While phone manufacturers across the globe have had a hard time in an extremely competitive market that is clearly plateauing, others, such as Chinese OEMs have managed to make a substantial cut from their business. Case in point is Xiaomi’s $2 billion in gross profits, which also opened its base in Kenya towards the end of 2018. Huawei, the world’s largest telecoms equipment manufacturer has reported appreciable revenue growth amidst a series of setbacks such as having its operations axed from the Western markets and their allies for political and trust cases that the Chinese corporation continues to deny.
That being said, Huawei has made official its financial report from 2018 and it is impressive. The corporation’s smartphone sale revenues grew by 25.1 percent and 19.5 percent in overall revenues from what it recorded in 2017 , with sales revenues of up to $107.13 billion, which is the first time the manufacturer has cruised past the $100 billion mark.
At the same time, the profit improvements from the preceding year are equally great. Specifically, Huawei is reporting a 28 percent jump in net profit at $8.8 billion in 2018 against a 0.4 percent rise in 2017 from 2016. To this end, it is apparent that 2018 was a terrific year for the Chinese corporation, which, coincidentally, does not sell its devices in one of the world’s most lucrative market for high-end devices – the U.S. for reasons mentioned above.
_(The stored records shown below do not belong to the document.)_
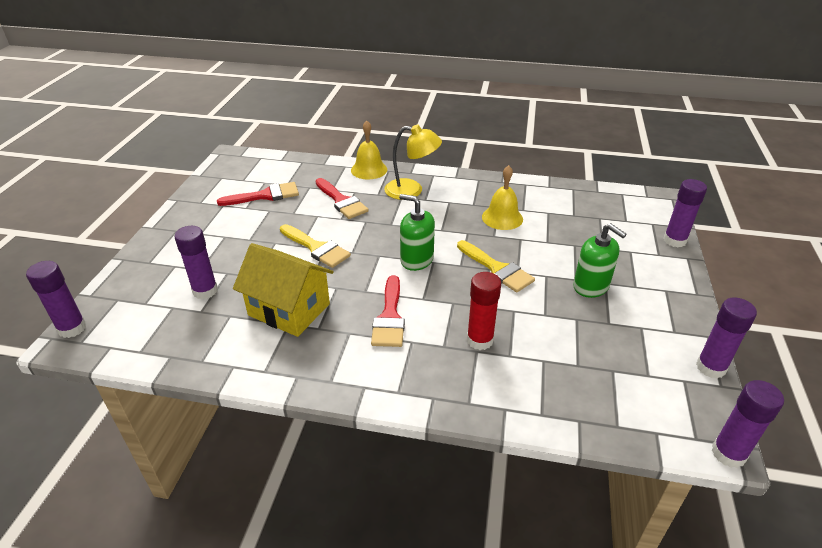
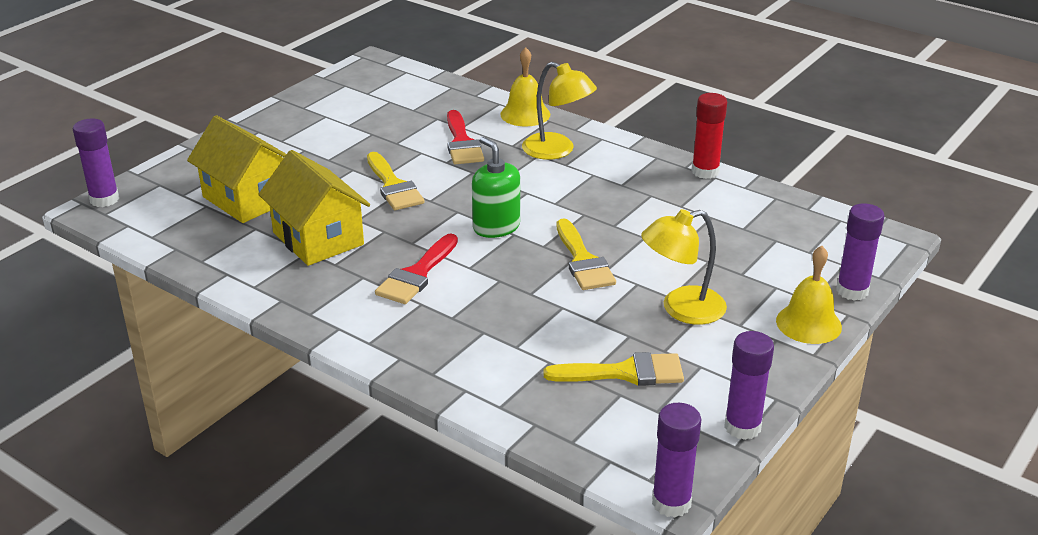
camera: 25 degrees right, 5 degrees down
(205, 291) = (247, 199): purple glue stick -> yellow house
(265, 196) = (379, 116): red brush -> none
(480, 340) = (496, 323): red glue stick -> red glue stick (705, 171)
(502, 218) = (644, 208): yellow bell -> yellow bell (808, 323)
(591, 286) = (681, 309): green soap dispenser -> yellow lamp
(600, 351) = (624, 373): none -> yellow brush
The company’s Mate 20 series of phones from last year have been doing very well especially in the camera department as the manufacturer looks forward to taking the crown in mobile photography. The other day, it released its star for 2019, the P30 series that are packed to the brim with a couple of world’s firsts trends in mobile optics. The P30 could make its way to Kenya in coming days to augment of the offerings of the Mate 20 and Mate 20 Pro that started selling in local stores sometime in January, 2019.